Three engineering measures that matter

Brad Hipps


Umberto Eco, the famed medievalist and writer, once described the novel as "a machine for generating interpretations." The more interpretations, the better the machine.

In a similar vein, we might describe engineering as a machine that turns ideas into software. To understand how well our machine runs, we want to know three things:

  • How many ideas do we deliver? (Throughput)
  • How fast do we deliver them? (Speed)
  • How well do we do it? (Efficiency)
  • If we get a lot done, well and at good speed, we know—and can show—the machine is doing its job.

    To start, we need a common unit of measure. In sales, this would be dollars. In marketing, it's leads. In engineering, there are two candidates: tasks, and code. We'll use tasks. This is for a couple of reasons:

  • Quantity—getting more done—is an unalloyed good where tasks are concerned. The more tasks completed, the better. The same isn't always true of code. "More code" may or may not be a good thing.
  • Tasks, unlike code, are a unit of measure that non-engineers can understand. They're the common currency of the business.
  • With tasks as our unit of measure, let's look at how we might understand throughput, speed, and efficiency for any body of work.


    Obviously, the starting variable for throughput is knowing how many tasks we completed in a given period. But that variable, by itself, is fairly meaningless. Is ten good? A hundred? A thousand?

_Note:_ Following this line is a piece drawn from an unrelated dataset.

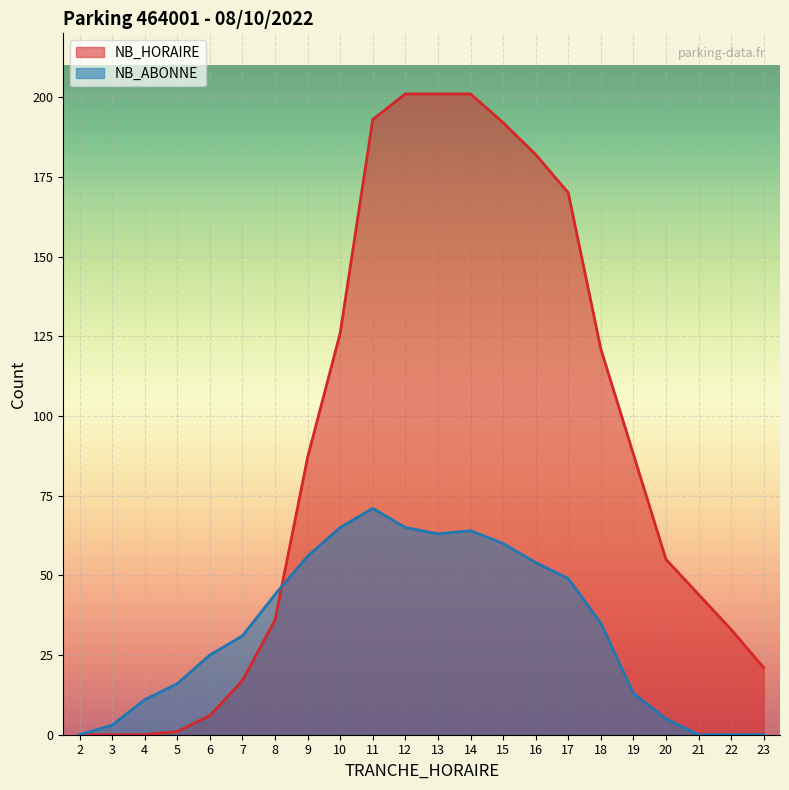

What is the maximum value shown in the chart?

201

    What we're really interested in is the number of tasks we completed, relative to the number of new tasks raised. Ten tasks completed is actually a good number, if the number of new tasks raised over the same period was, say, seven. This tells us that delivery is outpacing demand: the machine is ahead of the number of new ideas being requested.

    But—can we really use tasks as the unit to measure throughput? Aren't there so many variations in task size and complexity, that you're essentially mixing apples and oranges and bicycles?

    Paradoxically, the answer to both questions is Yes.

    How? The law of large numbers (LLN). Over the course of enough tasks, the inevitable differences in complexity among them basically come out in the wash.


    In software engineering, we've developed a strong allergy to saying how long something is likely to take. Instead, we signal effort through coded language like Fibonacci numbers or story points. The whole point of these secret handshakes is to remove the time element. Why? As Agile Manifesto contributor Ron Jeffries once put it, apologetically, “to obscure the time aspect, so that management wouldn’t be tempted to misuse the estimates.”

    Resist the urge to use these opaque abstractions. The business doesn't understand them. (They're not exactly crystal clear among engineers either.)

    Instead, look at the actual average time, measured in days elapsed, required to complete an issue. In plain terms, this is the average time to deliver, or cycle time—something everyone can understand.

    Easier said than done? Typically, yes. Typically, that's nothing short of impossible. But Socratic automates this.


    An efficient engineering team is one whose tasks move from start to finish with a minimum of interruption.

    But "interruption" is vague, so let's be specific about our most common exception states:

  • Rework: that is, the backward movement of tasks, e.g. from a test phase back into a development phase;
  • Deprioritized: tasks that we got started on, and then had to backlog in favor of new, higher priority work;
  • Tasks that become blocked.
  • For efficiency, we want to know how much of our total active work time is spent productively—that is, in a normal flowing state—versus time spent in any of the above exception states.

    Assume a project has absorbed a 100 total work days so far. If the time spent in nonproductive states is only 20 days, we probably feel pretty good—our efficiency, by this measure, is 80 percent. But if that number were 50 days, it would mean that half our total time so far has been eaten up by blocked or idled tasks, reworking tasks, or burning time on things that fell out of priority. Something is off.

    (Again, Socratic derives these allocations automatically.)

    Adding it together

    Each of these measures is useful on its own. But they're best when used as a cooperative group. What really interests us is the check-and-balance among them.

    For example, if we're working efficiently and at good speed, but our throughput isn't keeping pace with demand, the implication is clear. We need more people—or less demand. What's nice is that the data make the case for us.

    On the other hand, if we see our efficiency is falling off, to the point of impacting speed or throughput, "more people" isn't the answer. Instead we're going to dig in on the choke points: which exception states are on the rise, and why?

    In these cases, the collective measures become essential for understanding how we work. Is too much demand overwhelming the machine? Is there some recurring inefficiency in the way we operate? The data help to surface the what, why, and where.